START DATA IN THIS EXERCISE
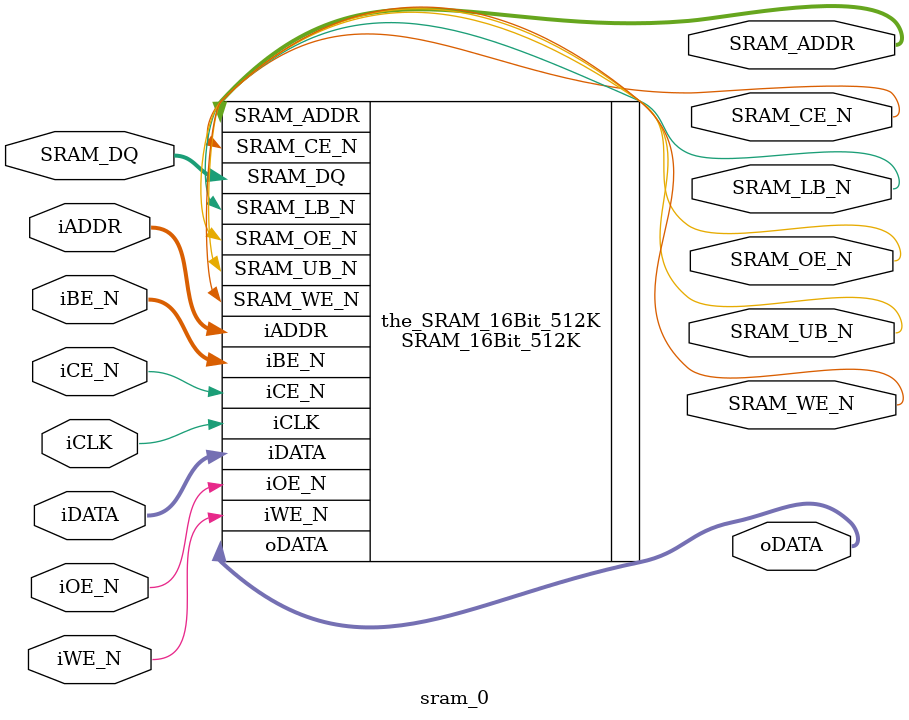
<source format=v>

`timescale 1ns / 1ps
// synthesis translate_on

// turn off superfluous verilog processor warnings 
// altera message_level Level1 
// altera message_off 10034 10035 10036 10037 10230 10240 10030 

module sram_0 (
                // inputs:
                 iADDR,
                 iBE_N,
                 iCE_N,
                 iCLK,
                 iDATA,
                 iOE_N,
                 iWE_N,

                // outputs:
                 SRAM_ADDR,
                 SRAM_CE_N,
                 SRAM_DQ,
                 SRAM_LB_N,
                 SRAM_OE_N,
                 SRAM_UB_N,
                 SRAM_WE_N,
                 oDATA
              )
;

  output  [ 17: 0] SRAM_ADDR;
  output           SRAM_CE_N;
  inout   [ 15: 0] SRAM_DQ;
  output           SRAM_LB_N;
  output           SRAM_OE_N;
  output           SRAM_UB_N;
  output           SRAM_WE_N;
  output  [ 15: 0] oDATA;
  input   [ 17: 0] iADDR;
  input   [  1: 0] iBE_N;
  input            iCE_N;
  input            iCLK;
  input   [ 15: 0] iDATA;
  input            iOE_N;
  input            iWE_N;

  wire    [ 17: 0] SRAM_ADDR;
  wire             SRAM_CE_N;
  wire    [ 15: 0] SRAM_DQ;
  wire             SRAM_LB_N;
  wire             SRAM_OE_N;
  wire             SRAM_UB_N;
  wire             SRAM_WE_N;
  wire    [ 15: 0] oDATA;
  SRAM_16Bit_512K the_SRAM_16Bit_512K
    (
      .SRAM_ADDR (SRAM_ADDR),
      .SRAM_CE_N (SRAM_CE_N),
      .SRAM_DQ   (SRAM_DQ),
      .SRAM_LB_N (SRAM_LB_N),
      .SRAM_OE_N (SRAM_OE_N),
      .SRAM_UB_N (SRAM_UB_N),
      .SRAM_WE_N (SRAM_WE_N),
      .iADDR     (iADDR),
      .iBE_N     (iBE_N),
      .iCE_N     (iCE_N),
      .iCLK      (iCLK),
      .iDATA     (iDATA),
      .iOE_N     (iOE_N),
      .iWE_N     (iWE_N),
      .oDATA     (oDATA)
    );


endmodule


</source>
END DATA IN THIS EXERCISE
_WHAT THE TASK REQUIRES_: An exact copy of every line above is needed, without the images.

_WRITTEN RESPONSE_:
<source format=v>

`timescale 1ns / 1ps
// synthesis translate_on

// turn off superfluous verilog processor warnings 
// altera message_level Level1 
// altera message_off 10034 10035 10036 10037 10230 10240 10030 

module sram_0 (
                // inputs:
                 iADDR,
                 iBE_N,
                 iCE_N,
                 iCLK,
                 iDATA,
                 iOE_N,
                 iWE_N,

                // outputs:
                 SRAM_ADDR,
                 SRAM_CE_N,
                 SRAM_DQ,
                 SRAM_LB_N,
                 SRAM_OE_N,
                 SRAM_UB_N,
                 SRAM_WE_N,
                 oDATA
              )
;

  output  [ 17: 0] SRAM_ADDR;
  output           SRAM_CE_N;
  inout   [ 15: 0] SRAM_DQ;
  output           SRAM_LB_N;
  output           SRAM_OE_N;
  output           SRAM_UB_N;
  output           SRAM_WE_N;
  output  [ 15: 0] oDATA;
  input   [ 17: 0] iADDR;
  input   [  1: 0] iBE_N;
  input            iCE_N;
  input            iCLK;
  input   [ 15: 0] iDATA;
  input            iOE_N;
  input            iWE_N;

  wire    [ 17: 0] SRAM_ADDR;
  wire             SRAM_CE_N;
  wire    [ 15: 0] SRAM_DQ;
  wire             SRAM_LB_N;
  wire             SRAM_OE_N;
  wire             SRAM_UB_N;
  wire             SRAM_WE_N;
  wire    [ 15: 0] oDATA;
  SRAM_16Bit_512K the_SRAM_16Bit_512K
    (
      .SRAM_ADDR (SRAM_ADDR),
      .SRAM_CE_N (SRAM_CE_N),
      .SRAM_DQ   (SRAM_DQ),
      .SRAM_LB_N (SRAM_LB_N),
      .SRAM_OE_N (SRAM_OE_N),
      .SRAM_UB_N (SRAM_UB_N),
      .SRAM_WE_N (SRAM_WE_N),
      .iADDR     (iADDR),
      .iBE_N     (iBE_N),
      .iCE_N     (iCE_N),
      .iCLK      (iCLK),
      .iDATA     (iDATA),
      .iOE_N     (iOE_N),
      .iWE_N     (iWE_N),
      .oDATA     (oDATA)
    );


endmodule


</source>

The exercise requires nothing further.